Copy the entries that appear below in full, leaving out any picture among them.

..........

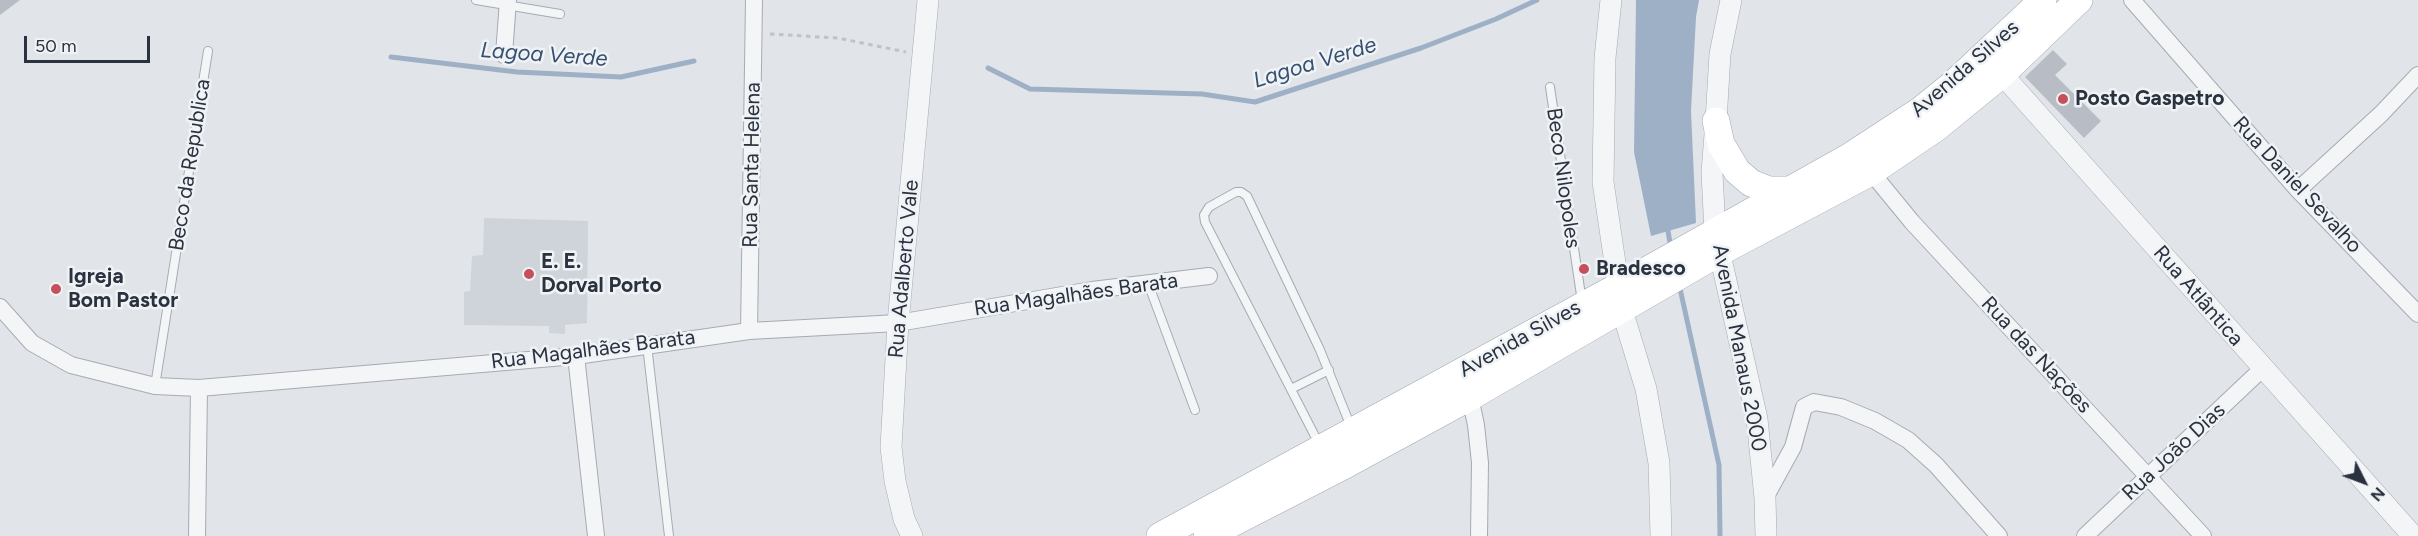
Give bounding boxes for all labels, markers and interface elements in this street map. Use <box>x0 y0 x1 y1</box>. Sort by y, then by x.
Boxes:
street label: Avenida Silves <box>1906 15 2024 123</box>
scale bar <box>27 24 153 62</box>
water label: Lagoa Verde <box>1250 32 1380 94</box>
text: 50 m <box>35 35 77 57</box>
water label: Lagoa Verde <box>480 37 608 73</box>
street label: Beco da Republica <box>164 77 216 253</box>
street label: Rua Santa Helena <box>738 82 766 248</box>
place label: Posto Gaspetro <box>2075 86 2224 112</box>
marker: Posto Gaspetro <box>2056 92 2070 106</box>
street label: Beco Nilopoles <box>1541 106 1585 250</box>
street label: Rua Daniel Sevalho <box>2227 111 2367 259</box>
street label: Rua Adalberto Vale <box>884 179 924 359</box>
street label: Rua Atlântica <box>2148 241 2248 351</box>
street label: Avenida Manaus 2000 <box>1707 242 1771 454</box>
place label: E. E. Dorval Porto <box>541 249 662 299</box>
place label: Bradesco <box>1596 256 1686 282</box>
marker: Bradesco <box>1577 262 1591 276</box>
place label: Igreja Bom Pastor <box>68 264 178 314</box>
marker: E. E. Dorval Porto <box>522 267 536 281</box>
street label: Rua Magalhães Barata <box>972 268 1180 322</box>
marker: Igreja Bom Pastor <box>49 282 63 296</box>
street label: Rua das Nações <box>1975 291 2097 419</box>
street label: Avenida Silves <box>1455 295 1585 383</box>
street label: Rua Magalhães Barata <box>489 325 697 375</box>
street label: Rua João Dias <box>2117 398 2231 506</box>
north arrow <box>2334 452 2394 512</box>
text: N <box>2367 483 2389 505</box>

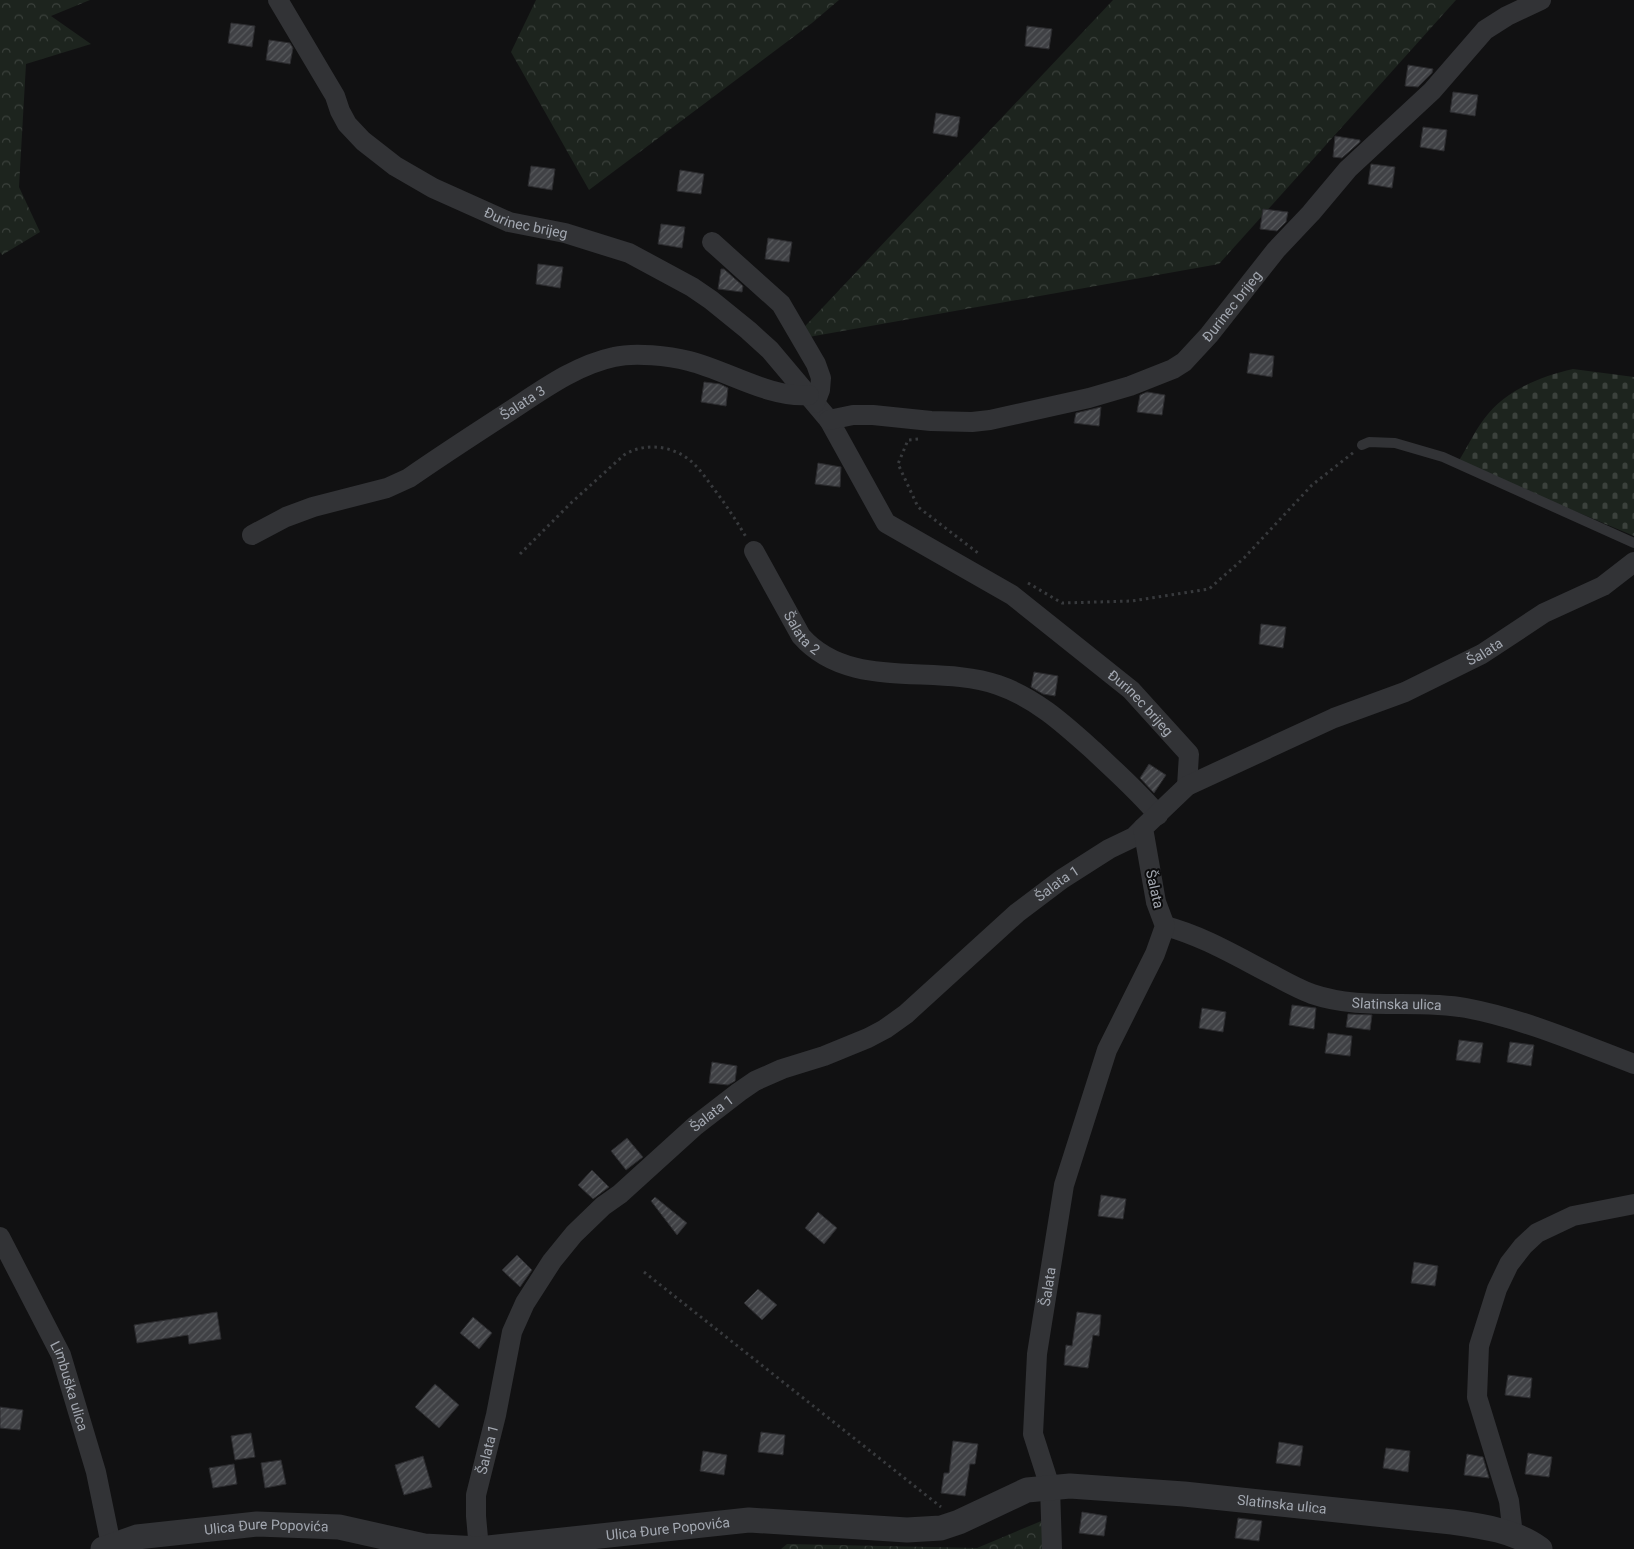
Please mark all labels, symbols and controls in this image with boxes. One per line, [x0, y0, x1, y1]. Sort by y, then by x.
street label: Đurinec brijeg [482, 204, 569, 241]
street label: Đurinec brijeg [1199, 267, 1265, 345]
street label: Šalata 3 [496, 382, 548, 423]
street label: Šalata 2 [781, 608, 823, 658]
street label: Šalata [1463, 635, 1505, 668]
street label: Đurinec brijeg [1105, 667, 1176, 739]
street label: Šalata 1 [1031, 862, 1082, 905]
street label: Šalata [1143, 868, 1168, 910]
street label: Slatinska ulica [1351, 994, 1442, 1013]
street label: Šalata 1 [686, 1091, 736, 1135]
street label: Šalata [1036, 1266, 1059, 1307]
street label: Limbuška ulica [47, 1338, 91, 1433]
street label: Šalata 1 [473, 1423, 501, 1476]
street label: Slatinska ulica [1236, 1492, 1328, 1517]
street label: Ulica Đure Popovića [605, 1514, 731, 1543]
street label: Ulica Đure Popovića [203, 1516, 329, 1538]

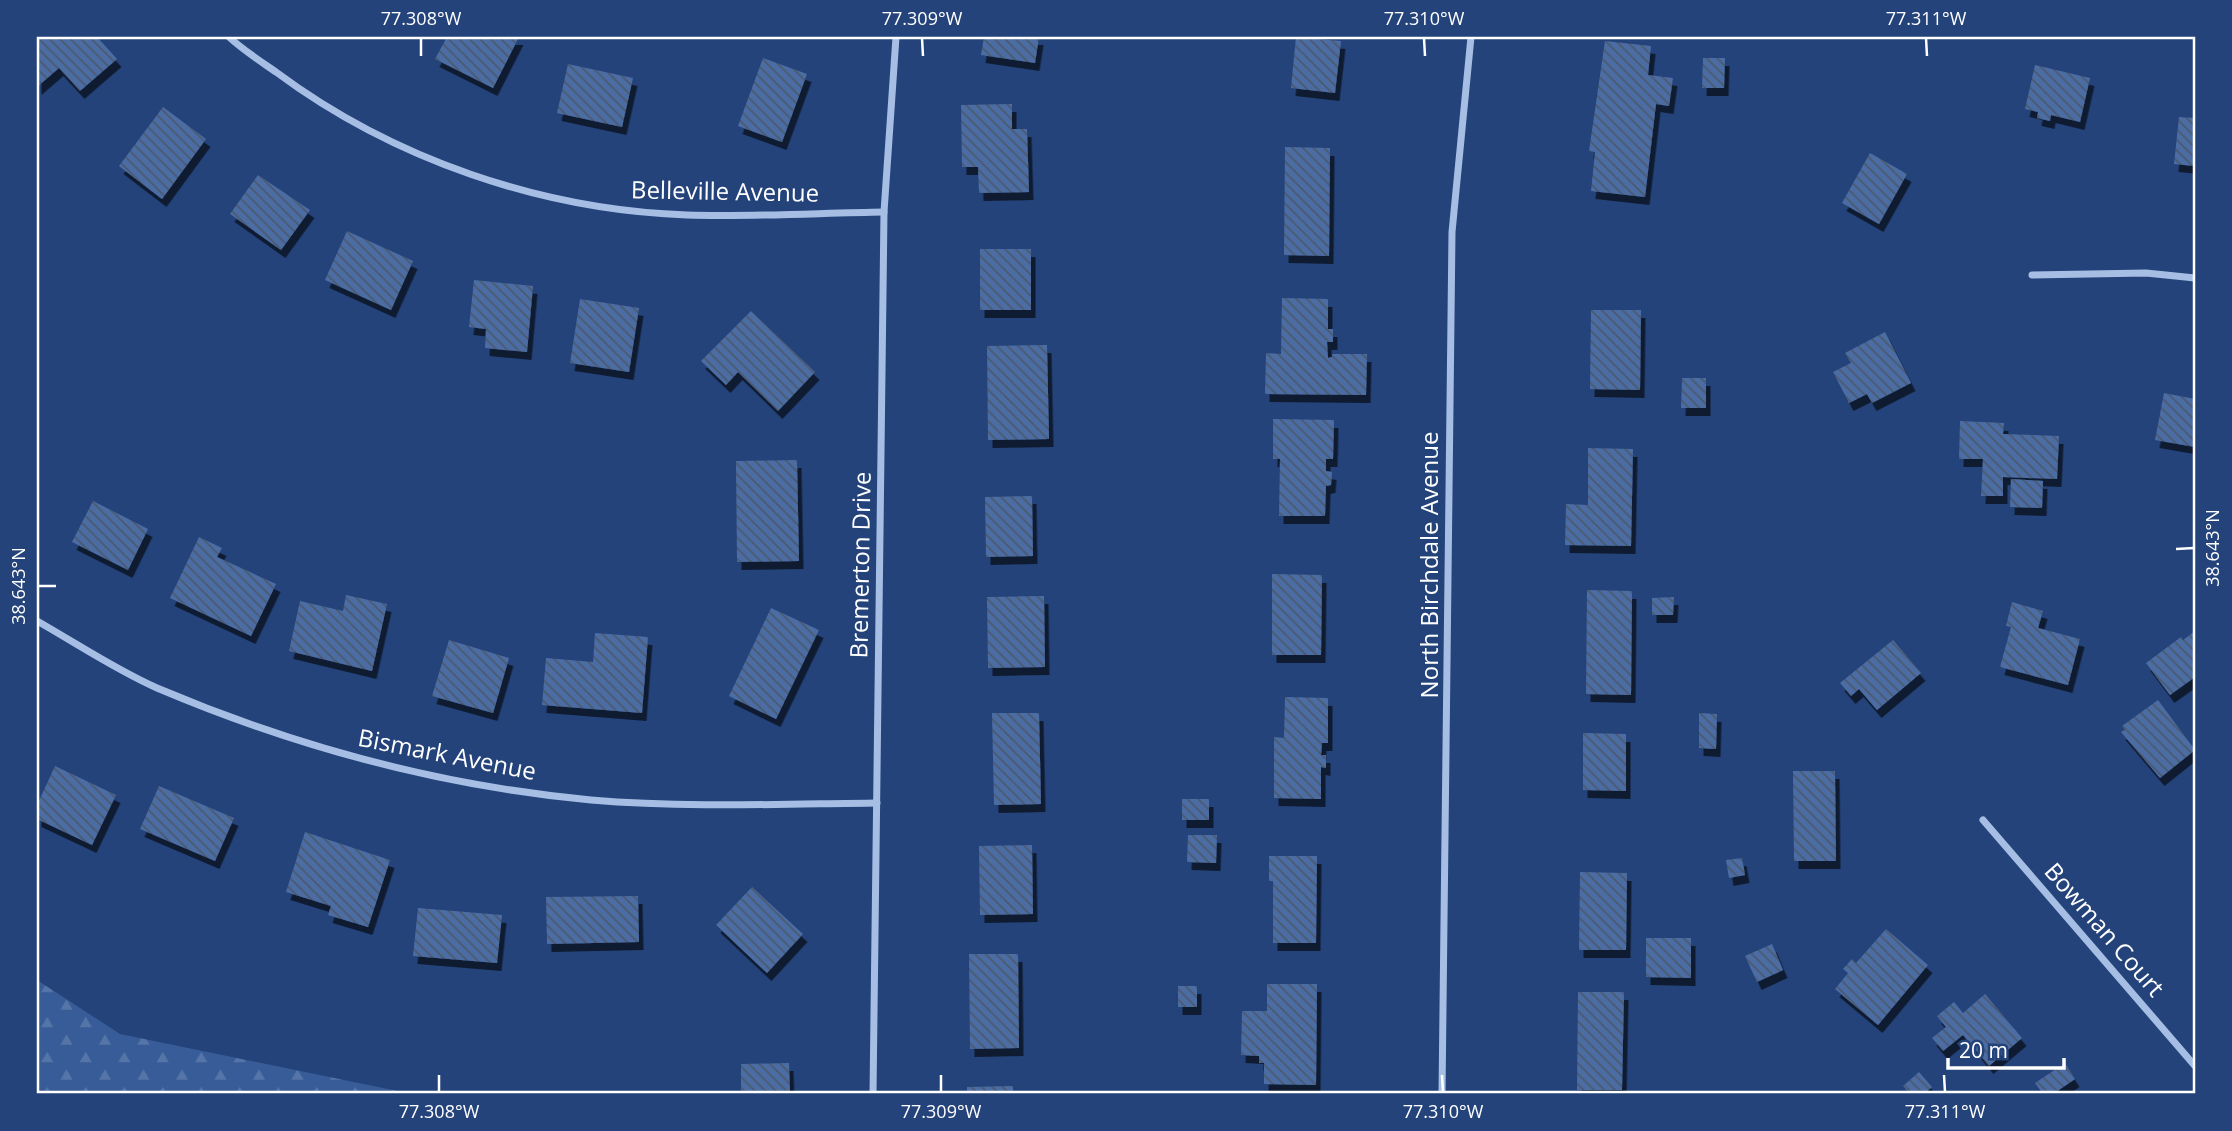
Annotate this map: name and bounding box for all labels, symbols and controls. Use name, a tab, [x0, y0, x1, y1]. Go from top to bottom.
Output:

..........

YOUR SOLUTION:
Give bounding boxes for all labels, markers and interface elements in this street map. Use <box>x0 y0 x1 y1</box>. Sort by y, then by x.
Boxes:
street label: Avenida Silves <box>1906 15 2024 123</box>
scale bar <box>27 24 153 62</box>
water label: Lagoa Verde <box>1250 32 1380 94</box>
text: 50 m <box>35 35 77 57</box>
water label: Lagoa Verde <box>480 37 608 73</box>
street label: Beco da Republica <box>164 77 216 253</box>
street label: Rua Santa Helena <box>738 82 766 248</box>
place label: Posto Gaspetro <box>2075 86 2224 112</box>
marker: Posto Gaspetro <box>2056 92 2070 106</box>
street label: Beco Nilopoles <box>1541 106 1585 250</box>
street label: Rua Daniel Sevalho <box>2227 111 2367 259</box>
street label: Rua Adalberto Vale <box>884 179 924 359</box>
street label: Rua Atlântica <box>2148 241 2248 351</box>
street label: Avenida Manaus 2000 <box>1707 242 1771 454</box>
place label: E. E. Dorval Porto <box>541 249 662 299</box>
place label: Bradesco <box>1596 256 1686 282</box>
marker: Bradesco <box>1577 262 1591 276</box>
place label: Igreja Bom Pastor <box>68 264 178 314</box>
marker: E. E. Dorval Porto <box>522 267 536 281</box>
street label: Rua Magalhães Barata <box>972 268 1180 322</box>
marker: Igreja Bom Pastor <box>49 282 63 296</box>
street label: Rua das Nações <box>1975 291 2097 419</box>
street label: Avenida Silves <box>1455 295 1585 383</box>
street label: Rua Magalhães Barata <box>489 325 697 375</box>
street label: Rua João Dias <box>2117 398 2231 506</box>
north arrow <box>2334 452 2394 512</box>
text: N <box>2367 483 2389 505</box>

Please mark all labels, symbols and controls in this image with boxes. One per line, [x0, y0, x1, y1]. Sort by y, then by x.
street label: Đurinec brijeg [482, 204, 569, 241]
street label: Đurinec brijeg [1199, 267, 1265, 345]
street label: Šalata 3 [496, 382, 548, 423]
street label: Šalata 2 [781, 608, 823, 658]
street label: Šalata [1463, 635, 1505, 668]
street label: Đurinec brijeg [1105, 667, 1176, 739]
street label: Šalata 1 [1031, 862, 1082, 905]
street label: Šalata [1143, 868, 1168, 910]
street label: Slatinska ulica [1351, 994, 1442, 1013]
street label: Šalata 1 [686, 1091, 736, 1135]
street label: Šalata [1036, 1266, 1059, 1307]
street label: Limbuška ulica [47, 1338, 91, 1433]
street label: Šalata 1 [473, 1423, 501, 1476]
street label: Slatinska ulica [1236, 1492, 1328, 1517]
street label: Ulica Đure Popovića [605, 1514, 731, 1543]
street label: Ulica Đure Popovića [203, 1516, 329, 1538]

Annotate this map: name and bounding box for all labels, symbols and controls. Use name, a tab, [x0, y0, x1, y1]. Go from top to bottom.
Output:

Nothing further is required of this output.